Firestormm
Senior Member
- Messages
- 5,055
- Location
- Cornwall England
This study was recently discussed by ME Research UK on Facebook (below). Quite interesting, given the historical bias - although that has I think already been discredited. Don't believe we have covered this study on the forum:
Made me also wonder how relevant this also might be to other populations e.g. with the possible exception of language barriers; many of the barriers could be said to apply to others.
ME Research UK:
Diagnosis and management of chronic fatigue syndrome/myalgic encephalitis in black and minority ethnic people: a qualitative study
Kerin Baylissa1 c1, Lisa Ristea2, Louise Fishera3, Alison Weardena4, Sarah Petersa5, Karina Lovella6 and Carolyn Chew-Grahama7
Abstract
Aim
This study aims to explore the possible reasons for the lower levels of diagnosis of chronic fatigue syndrome/myalgic encephalitis (CFS/ME) in the black and minority ethnic (BME) population, and the implications for management.
Background
Population studies suggest CFS/ME is more common in people from BME communities compared with the White British population. However, the diagnosis is made less frequently in BME groups.
Methods
Semi-structured qualitative interviews were conducted with 35 key stakeholders in NW England. Interviews were analysed using open explorative thematic coding.
Findings
There are barriers at every stage to the diagnosis and management of CFS/ME in people from BME groups.

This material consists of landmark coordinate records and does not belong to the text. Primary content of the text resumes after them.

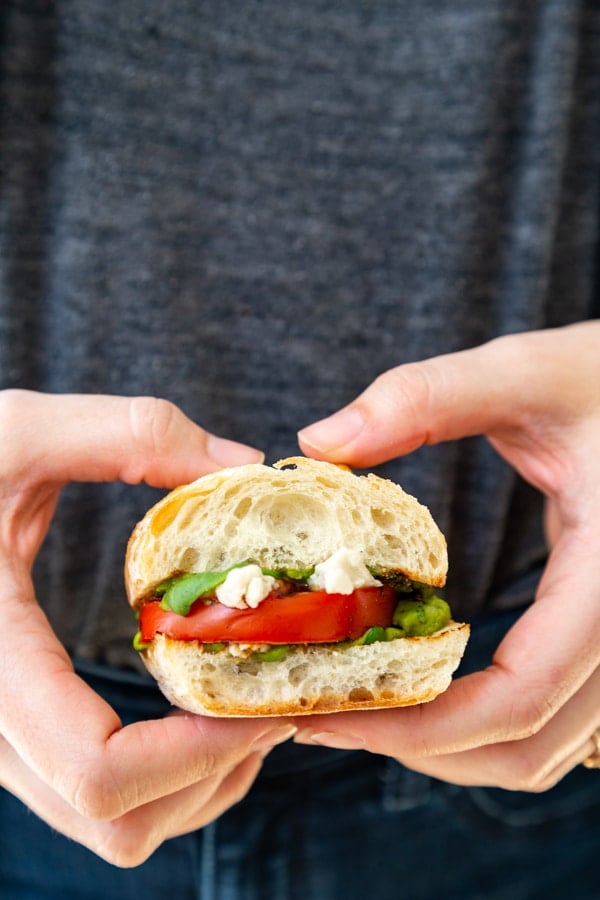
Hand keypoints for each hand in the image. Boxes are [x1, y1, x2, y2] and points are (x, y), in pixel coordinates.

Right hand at [0, 391, 294, 864]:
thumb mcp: (20, 431)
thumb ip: (129, 433)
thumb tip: (242, 462)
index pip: (97, 768)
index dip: (199, 752)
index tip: (268, 701)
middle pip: (115, 820)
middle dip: (213, 776)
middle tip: (274, 706)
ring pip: (110, 826)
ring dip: (196, 787)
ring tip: (247, 712)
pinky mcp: (17, 735)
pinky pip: (99, 799)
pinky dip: (166, 779)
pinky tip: (199, 713)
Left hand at [296, 322, 599, 789]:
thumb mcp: (525, 372)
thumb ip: (426, 398)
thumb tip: (318, 442)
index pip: (522, 695)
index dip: (422, 725)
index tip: (330, 714)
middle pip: (528, 745)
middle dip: (422, 748)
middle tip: (328, 720)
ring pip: (544, 748)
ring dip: (454, 747)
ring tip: (365, 711)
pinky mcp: (599, 630)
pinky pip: (551, 714)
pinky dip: (486, 723)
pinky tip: (426, 686)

This begins with a lack of awareness of CFS/ME among BME respondents.
Religious beliefs and the expectation of roles in the family and community mean that some people in BME groups may choose to manage their symptoms outside primary care using alternative therapies, prayer or spiritual healing.
When accessing primary care, all participants recognised the possible influence of language barriers in reducing the likelihood of a diagnosis of CFS/ME.
Stereotypical beliefs, including labels such as ‘lazy’ or ‘work shy’ were also believed to act as a barrier to diagnosis.
Patients highlighted the importance of an on-going relationship with the general practitioner (GP), but perceived a high turnover of GPs in inner city practices, which undermined the holistic approach necessary to achieve a diagnosis.
Conclusion
Training is required for health professionals to challenge inaccurate assumptions about CFS/ME in BME groups.
The focus on the individual in UK primary care may not be appropriate for this group due to the role played by the family and community in how symptoms can be presented and managed.
Culturally sensitive, educational resources for patients are also needed to explain symptoms and legitimise consultation.
Made me also wonder how relevant this also might be to other populations e.g. with the possible exception of language barriers; many of the barriers could be said to apply to others.
ME Research UK:
Small study I think to reach a conclusion that people from BME populations are 2-3 times as likely to suffer from CFS/ME as whites; but there we go. Wonder what that would do to prevalence figures if they all received a diagnosis!Black and minority ethnic patients
It seems that people from the black and minority ethnic population are 2–3 times more likely suffer from ME/CFS than white groups, but (bizarrely) are less likely to be diagnosed with the illness.
A group from Institute of Population Health, University of Manchester has been examining why this might be – and what barriers might be in the way - http://bit.ly/16nLtU3
The researchers conducted semi-structured qualitative interviews with 35 ‘key stakeholders’ in North-West England, including 11 black and minority ethnic patients with ME/CFS and 5 community leaders, 2 carers, 9 GPs and 5 practice nurses.
Overall, several barriers were identified, including a lack of awareness of ME/CFS among black and minority ethnic respondents. Also, religious beliefs and family and community expectations were found to be important, since patients from ethnic minorities may be more likely to manage their symptoms outside primary care using alternative therapies, prayer or spiritual healing.
Language barriers may also make a diagnosis of ME/CFS harder to obtain. One aspect highlighted by the patients themselves was the importance of an on-going relationship with a GP, something which could be difficult in inner city practices with a high turnover of doctors.
The need for additional training for health professionals is stressed by the authors, who say, “Patients, carers and community leaders described how they believed that some GPs may hold stereotypical views of people from certain cultures such as being ‘lazy’, ‘complainers’ or ‘work shy’ ”, views which might prevent a proper diagnosis being given. There is also a need for culturally sensitive, educational resources for patients to explain symptoms and encourage them to come forward for help.